Résultats de l'analyse poolée des répondeurs chez les patients présentant une consommation à risque élevé ou très élevé à l'état initial et à la randomisation
. Réponse (a) : TAC R70 (b)
Placebo : 19,9 %
Nalméfène : 25,4 %
Odds Ratio (IC 95 %) : 1,44 (0,97 ; 2,13)
p : 0,067
. Réponse (a) : 0-4 HDD (c)
Placebo : 16,8 %
Nalméfène : 22,3 %
Odds Ratio (IC 95 %) : 1,54 (1,02 ; 2,35)
p : 0,040
(a) L'analyse a considéré les patients sortis de l'étude comme non répondeurs
(b) Réponse : réduction > ou = 70 % de la TAC à 6 mois par rapport à l'état initial (périodes de 28 jours)
(c) Réponse : 0 à 4 HDD/mois à 6 mois (périodes de 28 jours)
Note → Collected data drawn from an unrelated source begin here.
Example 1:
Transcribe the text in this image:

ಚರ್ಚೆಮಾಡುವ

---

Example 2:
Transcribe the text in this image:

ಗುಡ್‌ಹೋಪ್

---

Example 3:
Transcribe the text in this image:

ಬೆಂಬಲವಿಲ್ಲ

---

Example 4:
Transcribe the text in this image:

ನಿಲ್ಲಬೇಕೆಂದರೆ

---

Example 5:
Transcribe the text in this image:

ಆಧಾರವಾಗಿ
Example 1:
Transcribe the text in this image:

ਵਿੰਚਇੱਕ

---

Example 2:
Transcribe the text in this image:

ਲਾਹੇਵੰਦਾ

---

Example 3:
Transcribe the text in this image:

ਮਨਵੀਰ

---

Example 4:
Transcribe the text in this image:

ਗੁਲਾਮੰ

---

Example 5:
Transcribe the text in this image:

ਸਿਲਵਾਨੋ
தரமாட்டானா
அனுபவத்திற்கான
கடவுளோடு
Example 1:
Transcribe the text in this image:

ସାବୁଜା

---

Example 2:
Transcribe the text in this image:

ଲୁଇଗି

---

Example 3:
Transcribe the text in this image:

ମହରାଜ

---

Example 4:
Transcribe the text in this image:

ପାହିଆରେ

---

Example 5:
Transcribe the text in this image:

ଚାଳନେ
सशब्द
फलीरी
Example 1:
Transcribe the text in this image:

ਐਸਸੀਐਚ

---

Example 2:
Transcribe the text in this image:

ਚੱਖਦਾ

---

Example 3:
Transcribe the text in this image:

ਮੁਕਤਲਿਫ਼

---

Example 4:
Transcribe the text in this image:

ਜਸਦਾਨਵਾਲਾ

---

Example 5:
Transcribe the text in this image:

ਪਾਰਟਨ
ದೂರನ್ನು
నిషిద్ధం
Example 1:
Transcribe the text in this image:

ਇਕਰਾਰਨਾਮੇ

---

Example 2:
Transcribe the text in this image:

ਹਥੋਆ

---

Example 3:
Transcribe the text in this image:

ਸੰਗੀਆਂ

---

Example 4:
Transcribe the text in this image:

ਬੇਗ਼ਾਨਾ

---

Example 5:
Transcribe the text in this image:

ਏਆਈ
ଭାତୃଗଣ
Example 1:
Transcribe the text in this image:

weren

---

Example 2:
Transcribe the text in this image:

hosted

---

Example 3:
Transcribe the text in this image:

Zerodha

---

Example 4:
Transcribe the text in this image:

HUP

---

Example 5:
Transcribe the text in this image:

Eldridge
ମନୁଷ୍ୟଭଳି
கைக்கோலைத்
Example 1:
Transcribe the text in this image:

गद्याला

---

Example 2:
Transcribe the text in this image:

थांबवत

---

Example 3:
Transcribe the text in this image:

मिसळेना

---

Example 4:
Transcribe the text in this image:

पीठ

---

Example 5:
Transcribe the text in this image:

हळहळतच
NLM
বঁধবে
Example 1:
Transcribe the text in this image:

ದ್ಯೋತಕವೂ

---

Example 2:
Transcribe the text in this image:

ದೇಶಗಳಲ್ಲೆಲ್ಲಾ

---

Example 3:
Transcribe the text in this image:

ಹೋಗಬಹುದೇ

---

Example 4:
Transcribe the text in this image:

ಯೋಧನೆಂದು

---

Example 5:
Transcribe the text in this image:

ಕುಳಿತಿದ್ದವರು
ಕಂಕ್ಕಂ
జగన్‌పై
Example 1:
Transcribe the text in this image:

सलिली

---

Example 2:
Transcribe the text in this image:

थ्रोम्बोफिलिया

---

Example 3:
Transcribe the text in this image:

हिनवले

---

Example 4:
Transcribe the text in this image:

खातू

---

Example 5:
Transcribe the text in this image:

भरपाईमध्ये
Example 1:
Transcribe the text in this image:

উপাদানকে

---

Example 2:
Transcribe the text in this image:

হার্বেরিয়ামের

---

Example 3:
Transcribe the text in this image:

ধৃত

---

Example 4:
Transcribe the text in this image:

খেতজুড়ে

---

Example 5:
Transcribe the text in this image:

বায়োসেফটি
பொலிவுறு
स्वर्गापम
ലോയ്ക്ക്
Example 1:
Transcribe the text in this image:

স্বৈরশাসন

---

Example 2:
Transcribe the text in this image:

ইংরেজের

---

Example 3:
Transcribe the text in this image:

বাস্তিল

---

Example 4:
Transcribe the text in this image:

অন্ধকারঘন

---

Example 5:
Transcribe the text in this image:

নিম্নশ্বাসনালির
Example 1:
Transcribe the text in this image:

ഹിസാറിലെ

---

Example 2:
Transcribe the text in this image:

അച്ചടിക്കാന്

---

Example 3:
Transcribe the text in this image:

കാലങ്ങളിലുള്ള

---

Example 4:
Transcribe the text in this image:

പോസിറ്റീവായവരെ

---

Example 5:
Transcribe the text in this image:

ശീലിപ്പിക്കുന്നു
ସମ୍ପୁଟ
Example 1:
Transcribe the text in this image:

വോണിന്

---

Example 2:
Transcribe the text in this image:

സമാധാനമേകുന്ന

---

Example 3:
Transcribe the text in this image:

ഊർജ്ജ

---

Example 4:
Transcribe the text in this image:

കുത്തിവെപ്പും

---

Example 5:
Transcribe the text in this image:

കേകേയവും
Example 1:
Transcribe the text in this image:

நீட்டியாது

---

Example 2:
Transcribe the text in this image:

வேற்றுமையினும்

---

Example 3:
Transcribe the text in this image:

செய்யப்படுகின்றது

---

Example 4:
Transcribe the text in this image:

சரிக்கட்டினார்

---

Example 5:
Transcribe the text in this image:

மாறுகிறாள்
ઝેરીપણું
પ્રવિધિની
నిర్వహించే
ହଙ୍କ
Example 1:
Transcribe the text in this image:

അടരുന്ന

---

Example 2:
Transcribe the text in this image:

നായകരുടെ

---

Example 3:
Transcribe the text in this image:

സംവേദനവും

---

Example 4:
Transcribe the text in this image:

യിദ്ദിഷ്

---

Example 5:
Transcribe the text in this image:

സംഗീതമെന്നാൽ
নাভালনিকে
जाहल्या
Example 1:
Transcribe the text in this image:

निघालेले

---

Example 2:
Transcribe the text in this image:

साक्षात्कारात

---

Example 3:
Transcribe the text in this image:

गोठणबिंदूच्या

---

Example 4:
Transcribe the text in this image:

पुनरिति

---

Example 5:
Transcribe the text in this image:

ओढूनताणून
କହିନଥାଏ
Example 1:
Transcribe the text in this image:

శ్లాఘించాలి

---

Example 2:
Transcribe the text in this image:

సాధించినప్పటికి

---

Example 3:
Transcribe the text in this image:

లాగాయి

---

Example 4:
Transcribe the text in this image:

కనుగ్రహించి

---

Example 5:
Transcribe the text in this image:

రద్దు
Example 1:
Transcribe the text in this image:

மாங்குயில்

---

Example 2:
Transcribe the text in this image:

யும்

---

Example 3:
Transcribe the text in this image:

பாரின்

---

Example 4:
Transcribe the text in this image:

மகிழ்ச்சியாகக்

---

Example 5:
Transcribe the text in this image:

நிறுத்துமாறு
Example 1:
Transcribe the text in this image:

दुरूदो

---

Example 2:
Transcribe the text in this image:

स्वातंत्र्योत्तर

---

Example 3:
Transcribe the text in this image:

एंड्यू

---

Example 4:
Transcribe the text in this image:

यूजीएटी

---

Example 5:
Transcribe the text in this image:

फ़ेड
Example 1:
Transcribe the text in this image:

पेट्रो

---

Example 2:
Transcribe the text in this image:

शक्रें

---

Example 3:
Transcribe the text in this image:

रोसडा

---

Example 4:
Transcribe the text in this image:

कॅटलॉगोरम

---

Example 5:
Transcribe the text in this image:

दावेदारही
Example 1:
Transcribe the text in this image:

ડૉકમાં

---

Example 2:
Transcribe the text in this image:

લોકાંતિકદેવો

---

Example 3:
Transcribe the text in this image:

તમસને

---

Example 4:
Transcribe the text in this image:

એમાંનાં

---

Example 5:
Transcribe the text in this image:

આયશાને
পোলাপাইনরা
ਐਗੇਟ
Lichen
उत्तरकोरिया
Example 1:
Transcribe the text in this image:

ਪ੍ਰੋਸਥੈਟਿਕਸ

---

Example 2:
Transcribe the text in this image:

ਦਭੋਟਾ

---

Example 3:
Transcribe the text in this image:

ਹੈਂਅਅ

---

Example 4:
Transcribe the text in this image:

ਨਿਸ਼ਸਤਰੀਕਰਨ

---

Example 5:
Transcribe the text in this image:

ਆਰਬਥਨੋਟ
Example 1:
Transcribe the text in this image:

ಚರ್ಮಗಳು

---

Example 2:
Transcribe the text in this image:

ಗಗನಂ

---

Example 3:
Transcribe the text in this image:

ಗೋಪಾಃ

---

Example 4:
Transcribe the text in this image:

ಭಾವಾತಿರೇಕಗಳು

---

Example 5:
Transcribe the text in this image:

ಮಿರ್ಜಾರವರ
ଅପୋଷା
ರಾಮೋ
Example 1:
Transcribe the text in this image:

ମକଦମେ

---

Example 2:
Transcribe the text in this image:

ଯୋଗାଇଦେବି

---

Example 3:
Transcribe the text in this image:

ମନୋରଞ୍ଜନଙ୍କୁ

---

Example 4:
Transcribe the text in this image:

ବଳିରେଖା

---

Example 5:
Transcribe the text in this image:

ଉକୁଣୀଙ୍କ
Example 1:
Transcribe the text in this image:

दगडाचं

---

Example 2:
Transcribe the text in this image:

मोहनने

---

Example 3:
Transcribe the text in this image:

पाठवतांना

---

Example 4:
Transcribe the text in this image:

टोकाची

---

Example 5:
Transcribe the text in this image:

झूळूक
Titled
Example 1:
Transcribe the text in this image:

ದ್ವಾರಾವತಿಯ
Des données limitées sont disponibles jusqu'à un mois après l'arrêt du traitement.
- Etude à un an
Cette étude a inclus un total de 665 patients. Cinquante deux pourcent (52 %) de ces patients avaient une consommation d'alcool à risque élevé ou très élevé à l'état initial. Parmi eux, 52 % (représentant 27 % de la population totale) ont maintenu un niveau de risque élevé ou très élevé à la randomisation. Dans cette population cible post-hoc, un plus grand nombre de patients est sorti de l'étude dans le groupe recevant du nalméfène (45 %) que dans le groupe recevant du placebo (31 %). A l'état initial, le nombre de HDD était de 19 jours/mois dans le groupe nalméfène (n = 141) et de 19 jours/mois à l'état initial dans le groupe placebo (n = 42). Pour les patients ayant poursuivi l'étude et pour lesquels des données d'efficacité à 1 an étaient disponibles, le nombre de HDD était de 5 jours/mois dans le groupe nalméfène (n = 78) et de 10 jours/mois dans le groupe placebo (n = 29). La TAC était de 100 grammes/jour à l'état initial dans le groupe nalméfène (n = 141) et 101 grammes/jour à l'état initial dans le groupe placebo (n = 42). Pour les patients ayant poursuivi l'étude et pour lesquels des données d'efficacité à 1 an étaient disponibles, la TAC était de 24 grammes/jour dans le groupe nalméfène (n = 78) et 47 grammes/jour dans le groupe placebo (n = 29).
* Population pédiatrique
L'Agence européenne des médicaments a accordé une dérogation à l'obligation de soumettre les résultats d'études réalisées avec le nalméfène dans tous les sous-groupes de la population pédiatrique pour le traitement de la dépendance à l'alcool (Cf. rubrique "Posologie et mode d'administration" pour les informations concernant l'usage pédiatrique).